> **DESCRIPTION OF THE TASK**
Can you change "collection date" to "date collected" in everything from the line containing "phylum: Tracheophyta" down to the line containing "locality: Lawson, Blue Mts.", leaving all else as it is, and return only those lines?

> **EXTRACTED DATA**
-=-=-=-=-

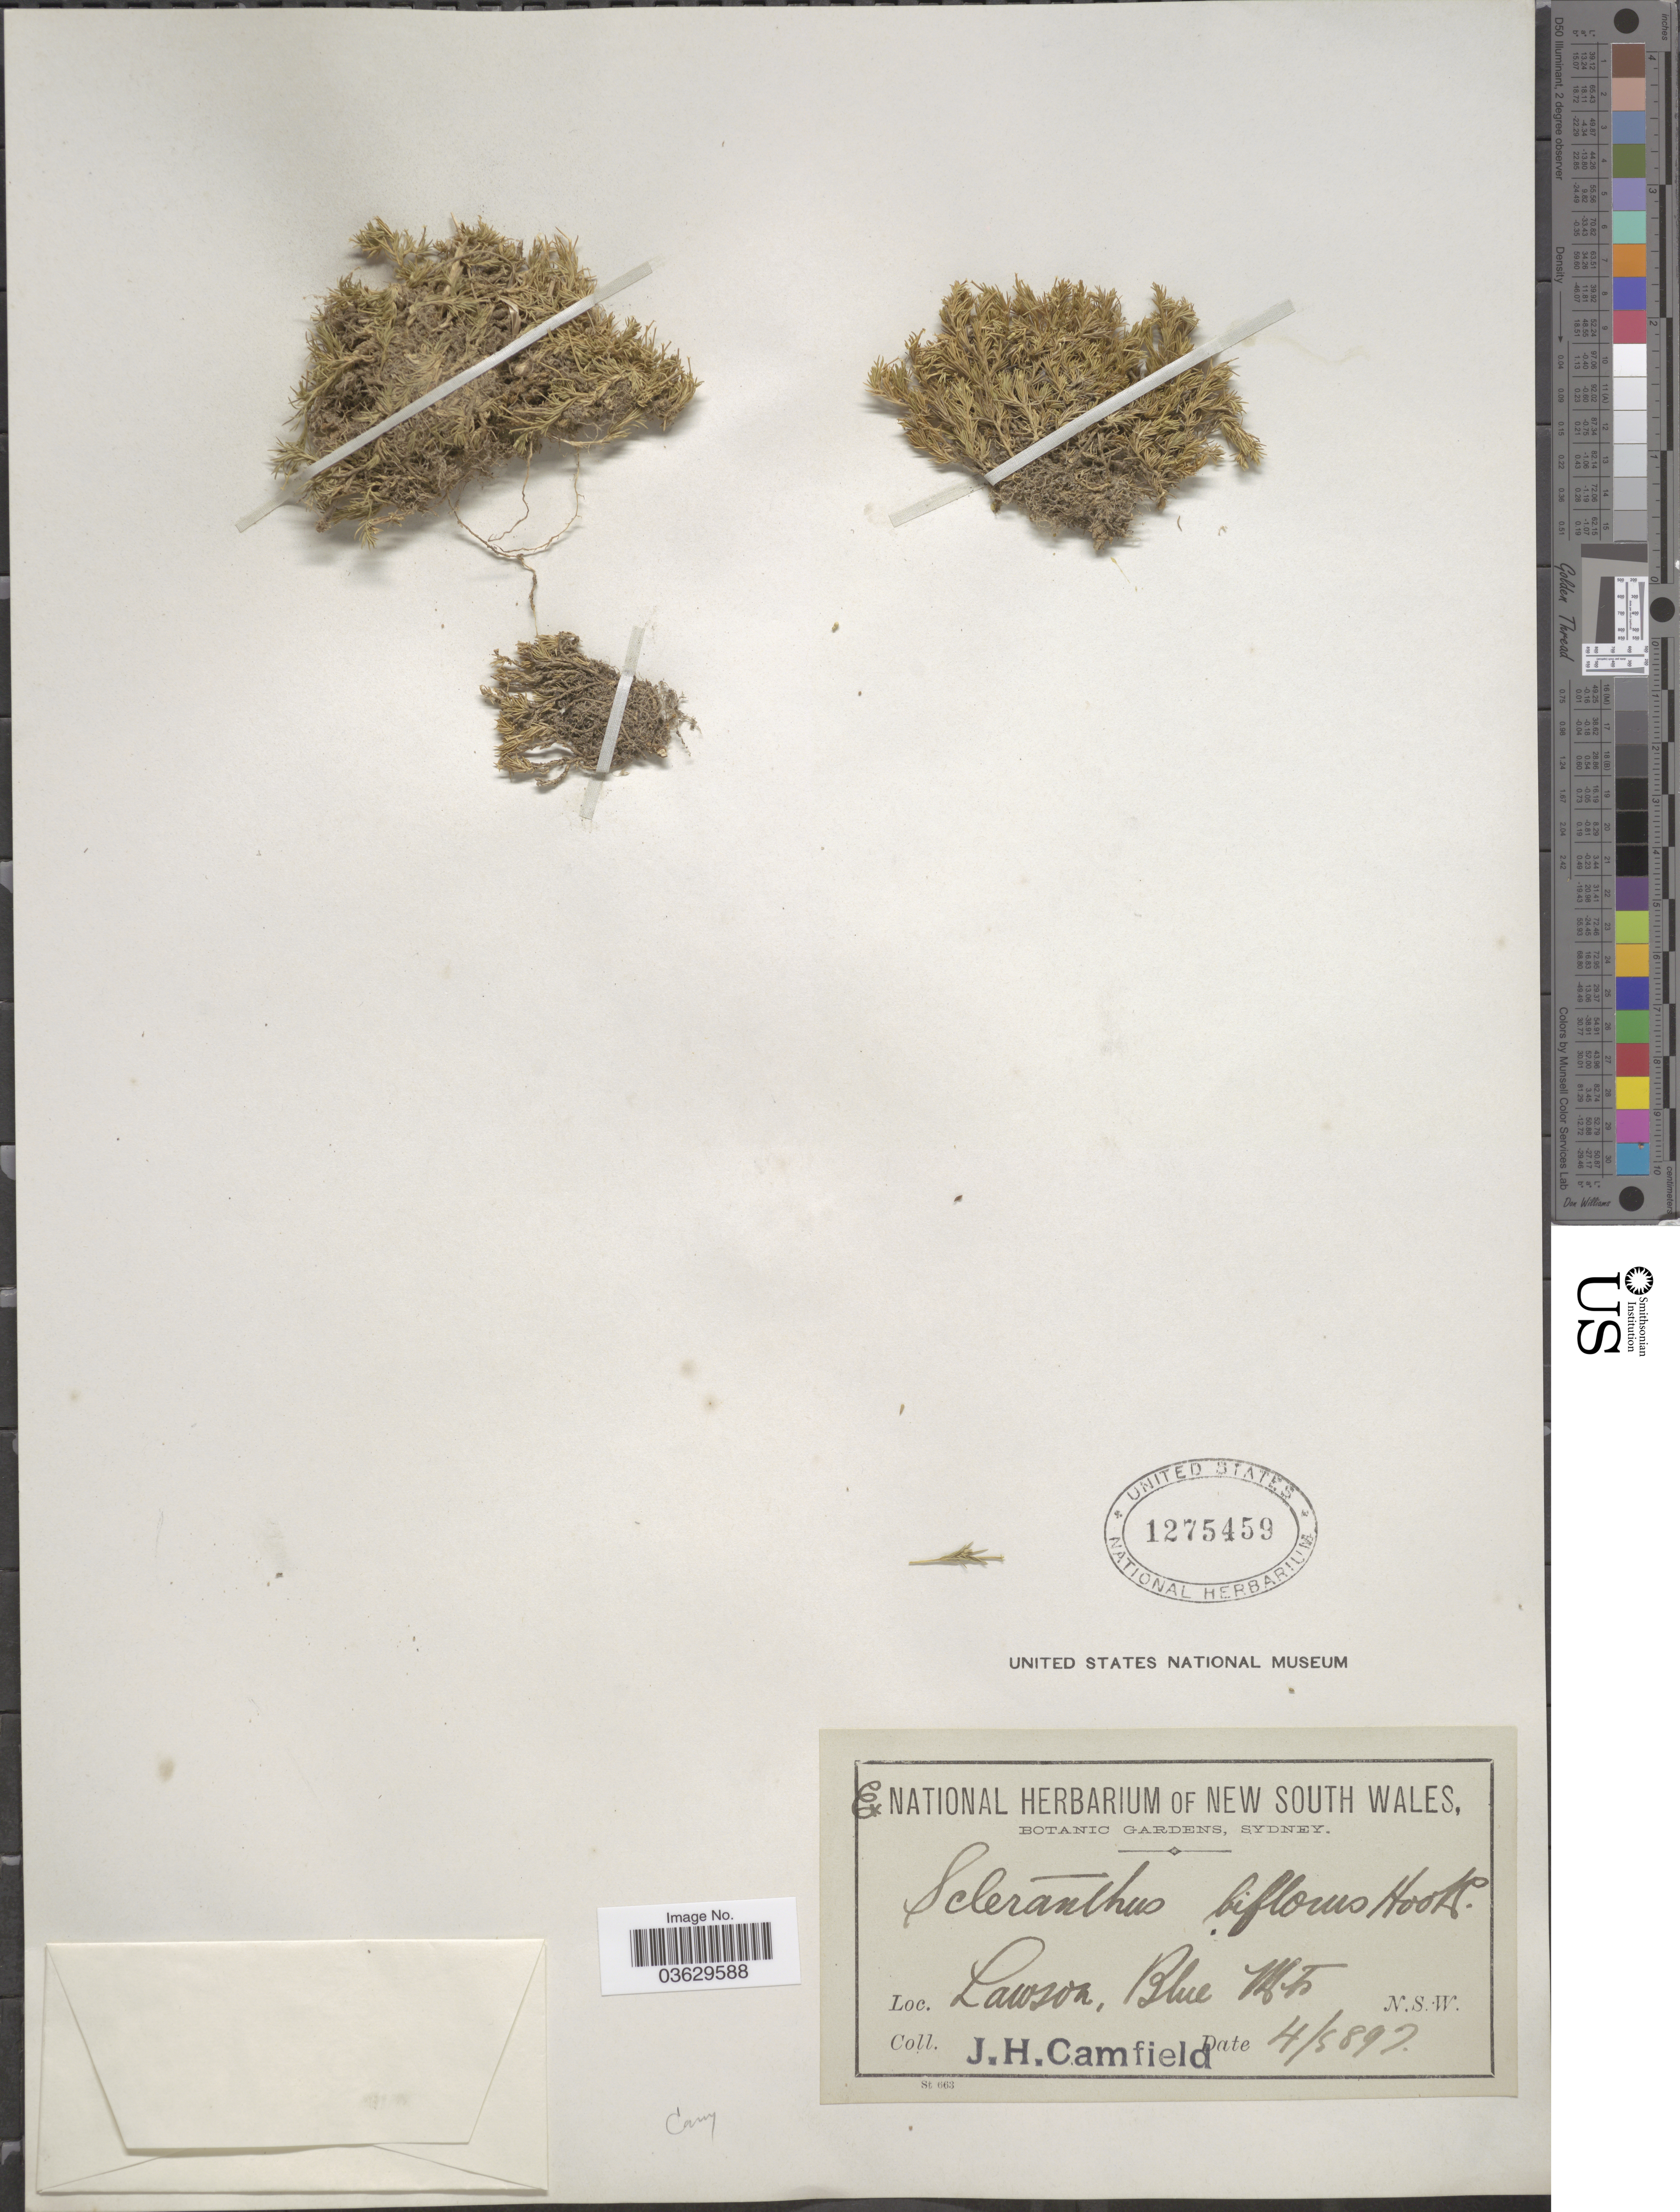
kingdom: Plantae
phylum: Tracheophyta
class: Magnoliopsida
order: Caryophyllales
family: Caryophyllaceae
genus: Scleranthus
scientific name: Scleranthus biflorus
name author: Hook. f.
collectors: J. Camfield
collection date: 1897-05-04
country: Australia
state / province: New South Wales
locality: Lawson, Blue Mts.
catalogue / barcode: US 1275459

-=-=-=-=-

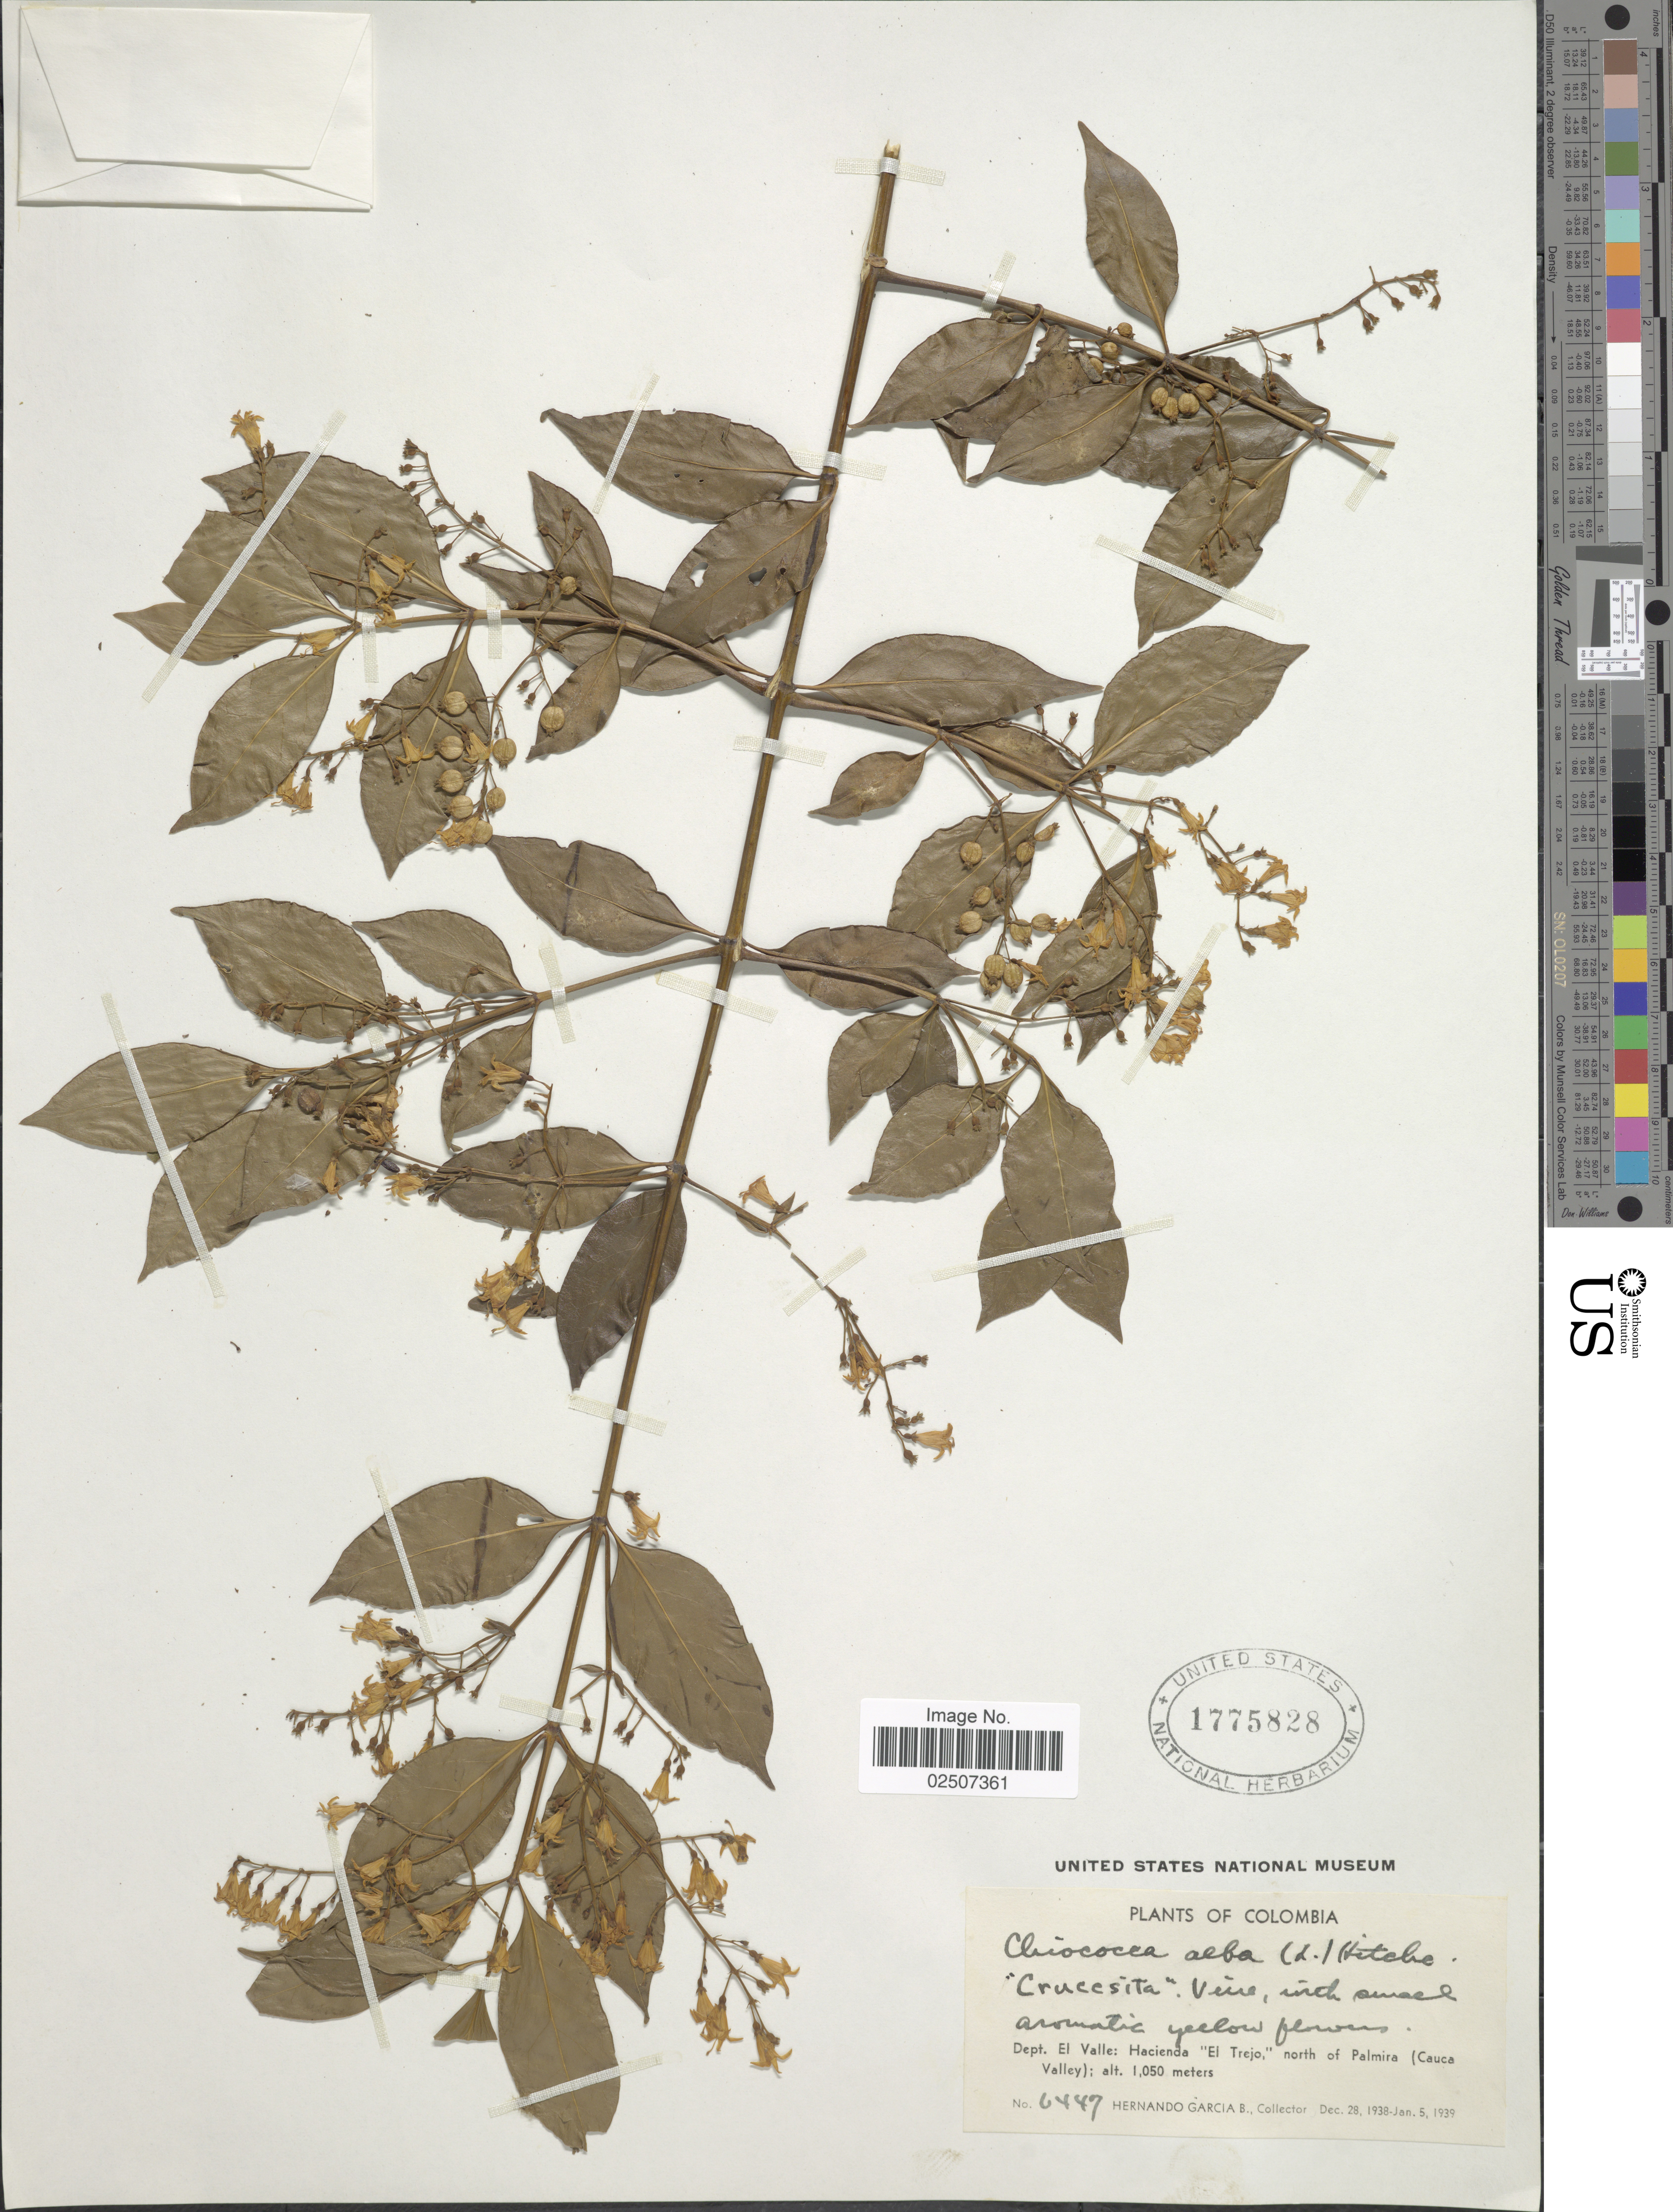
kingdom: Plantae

-=-=-=-=-

> **FULL OUTPUT**
phylum: Tracheophyta
class: Magnoliopsida
order: Caryophyllales
family: Caryophyllaceae
genus: Scleranthus
scientific name: Scleranthus biflorus
name author: Hook. f.
collectors: J. Camfield
date collected: 1897-05-04
country: Australia
state / province: New South Wales
locality: Lawson, Blue Mts.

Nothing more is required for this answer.